— Work required —
Your task is to retype the lines from the opening of the material through the line that includes "Table 1. Non-dimensional". Do not copy the pictures.

— Given data —
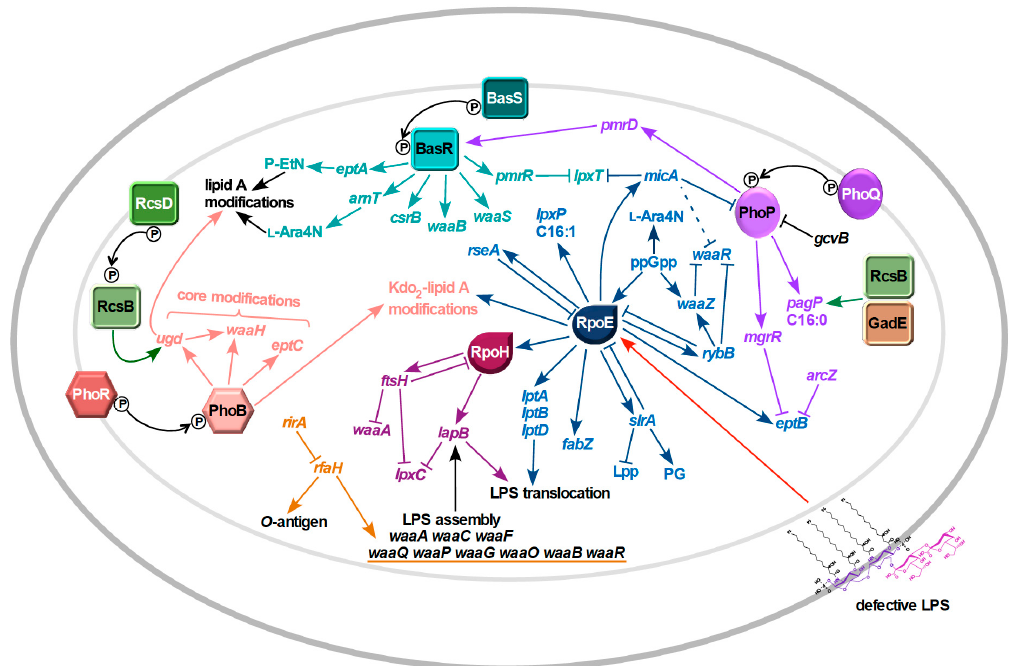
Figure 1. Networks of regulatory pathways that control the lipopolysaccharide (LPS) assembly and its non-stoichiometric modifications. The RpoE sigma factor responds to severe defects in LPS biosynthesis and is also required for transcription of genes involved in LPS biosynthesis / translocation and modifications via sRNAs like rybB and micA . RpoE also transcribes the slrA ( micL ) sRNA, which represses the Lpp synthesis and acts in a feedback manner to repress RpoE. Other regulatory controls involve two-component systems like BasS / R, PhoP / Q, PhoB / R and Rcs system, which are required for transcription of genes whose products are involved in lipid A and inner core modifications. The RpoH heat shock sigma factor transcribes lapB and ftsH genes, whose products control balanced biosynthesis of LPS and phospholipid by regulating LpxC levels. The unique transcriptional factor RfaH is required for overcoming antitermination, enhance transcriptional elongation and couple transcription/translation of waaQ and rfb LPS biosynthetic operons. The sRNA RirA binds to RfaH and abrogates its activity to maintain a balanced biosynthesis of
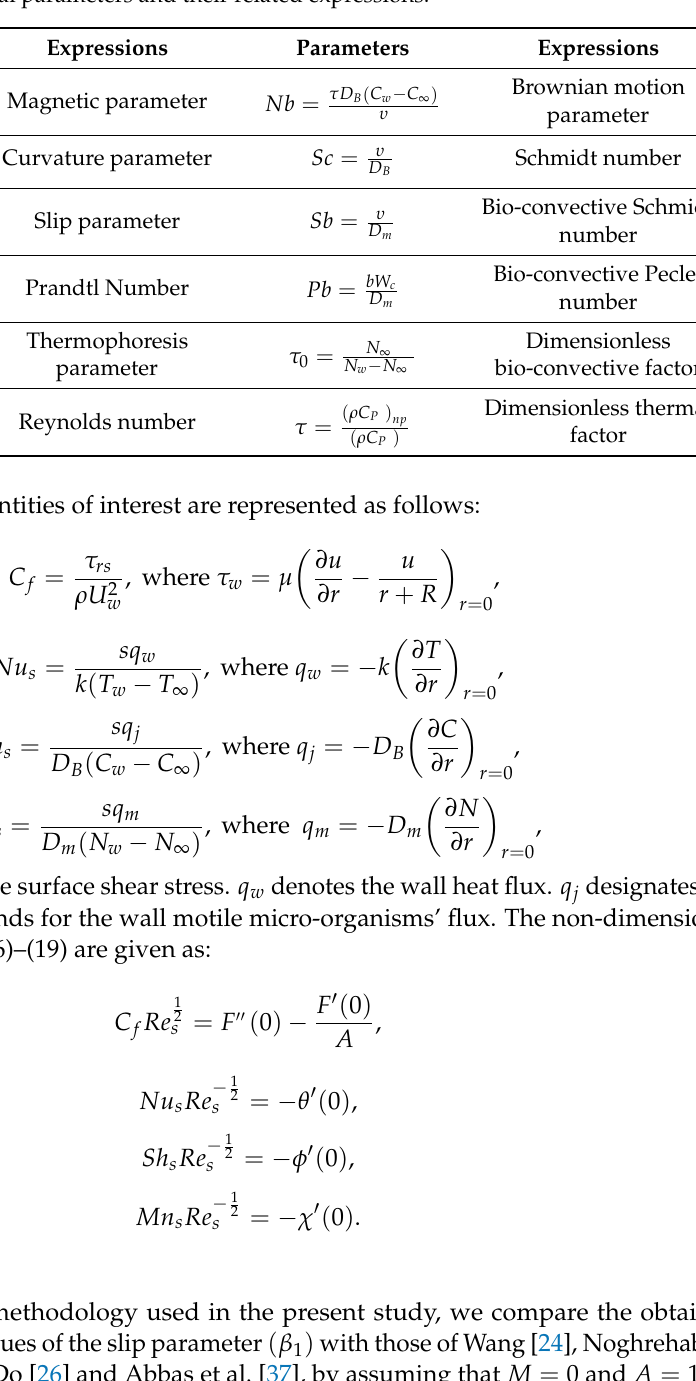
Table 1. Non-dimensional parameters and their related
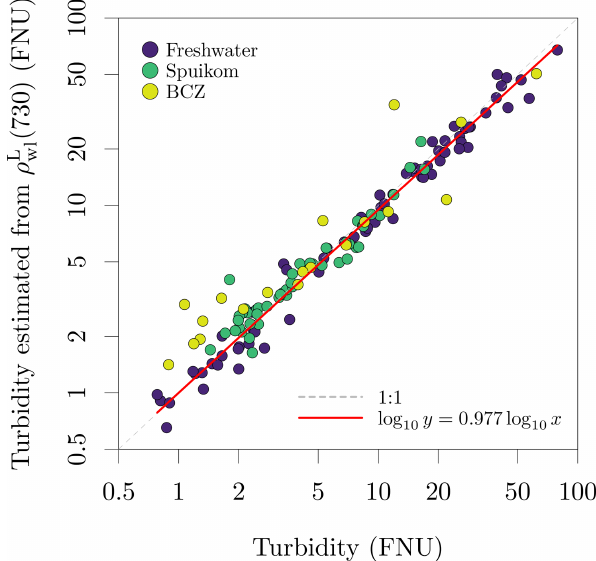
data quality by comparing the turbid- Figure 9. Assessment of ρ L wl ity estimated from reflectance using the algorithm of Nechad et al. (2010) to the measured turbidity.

— Answer to the exercise —
Figure 1. Networks of regulatory pathways that control the lipopolysaccharide (LPS) assembly and its non-stoichiometric modifications. The RpoE sigma factor responds to severe defects in LPS biosynthesis and is also required for transcription of genes involved in LPS biosynthesis / translocation and modifications via sRNAs like rybB and micA . RpoE also transcribes the slrA ( micL ) sRNA, which represses the Lpp synthesis and acts in a feedback manner to repress RpoE. Other regulatory controls involve two-component systems like BasS / R, PhoP / Q, PhoB / R and Rcs system, which are required for transcription of genes whose products are involved in lipid A and inner core modifications. The RpoH heat shock sigma factor transcribes lapB and ftsH genes, whose products control balanced biosynthesis of LPS and phospholipid by regulating LpxC levels. The unique transcriptional factor RfaH is required for overcoming antitermination, enhance transcriptional elongation and couple transcription/translation of waaQ and rfb LPS biosynthetic operons. The sRNA RirA binds to RfaH and abrogates its activity to maintain a balanced biosynthesis of
Table 1. Non-dimensional parameters and their related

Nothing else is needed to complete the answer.